La médina regorge de petits métiers ancestraux et indispensables, parfois menacés de disparition par la modernisation tous azimuts qui guette ce quartier plein de charme. Le carossa, un incontournable de la médina, transporte absolument tout dans sa petite charrette roulante, qu’il charge de valises en direction des riads, mais aussi de couvertures, de laine de mouton et de mille autres choses, qu’il convoie jusqu’à destination. Le barbier rase et coiffe ces messieurs dans sa micro boutique donnant sur la rue, avec tout l’attirail pour leur tailler une barbe parfaite. Le rémouleur aiguise les couteaux sur sa meule, dans un tintamarre familier. Le cordonnier donne à vos chaussures une seconde jeunesse, grâce à son atelier ambulant. Le conteur, réceptacle vivant de la transmission orale du Maroc, raconte récits poétiques, histoires d’amour et contes pour enfants ; rendez-vous place Jemaa el Fna pour l’écouter.

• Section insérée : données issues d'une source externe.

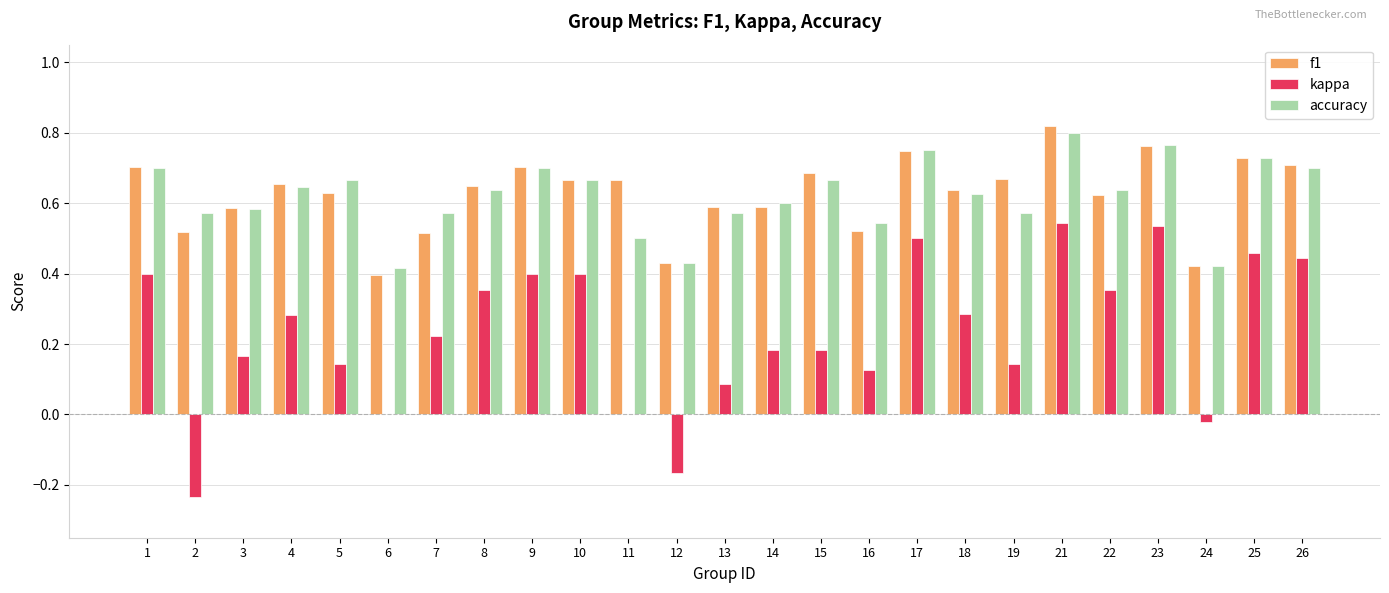

Is it true that accuracy equals 0.9 at 9?

False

L’écrivain public, ancêtre du journaliste, rédige pour qui ne peut le faire, courriers administratifs et missives de tout type. Le cireur de chaussures redonne du brillant à nos souliers, tandis que le chanteur de rue, seul ou en groupe, nous ravit de son répertoire de musiques traditionnelles antiques. Pour faire plaisir à sa belle, offrons-lui les services de la dessinatrice de henné, ou bien un bouquet de roses auprès du jardinier ambulant, qui transbahute sa cargaison de plantes et de fleurs dans son caisson roulant. Si un petit creux se fait sentir, pas de panique, les vendeurs de fruits, de légumes ou de jus ne sont pas loin. On croise aussi le vendeur de cigarettes au détail ; ainsi que les vendeurs ambulants de café ou d’eau, l’égoutier qui débouche les canalisations, la prédicatrice prête à vous sortir ses mystifications, et même le vendeur d’encens et de plantes à brûler, auquel on fait appel pour remercier Dieu ou conjurer les djinns. Le seul petit métier qu’il nous convient de voir s’éteindre, c’est celui d’arracheur de dents ; la modernité et ses règles d’hygiène sont cette fois les bienvenues !

La figure de la place des épices, Khadoj, la plus ancienne vendeuse de henné du coin. La mémoire des lieux, c’est elle. Indétrônable, elle occupe son territoire de 5m2 de pied ferme. Il faut la voir, assise en tailleur à même le sol, au milieu des passoires et balances, écrasant énergiquement une montagne de henné frais d’un mouvement puissant et mille fois répété, du haut de ses 80 ans… Elle raconte que cela fait 60 ans qu’elle travaille ici. Son mari est mort il y a 7 ans, elle continue leur œuvre commune. Infatigable, elle broie inlassablement son henné de Ouarzazate, tous les jours sauf le vendredi. Elle et ses 2 employées réduisent en poudre 14 kg de feuilles de henné par jour. Les hammams du quartier se fournissent chez elle, car “quand on veut du henné sur la place, on vient chez moi”. Ainsi, celle qui vient des montagnes de Benguérir est devenue, au fil du temps, une vraie marrakchia, qui aime sa place passionnément : “l’ambiance ici est extraordinaire. Cette place est la plus merveilleuse de la ville, on y trouve tout. Tous les produits naturels, et même des poulets, des dindes et des lapins, juste derrière !”, dit-elle en riant, tandis qu’autour d’elle se pressent respectueusement les clients, inconditionnels de son style comme de sa compétence.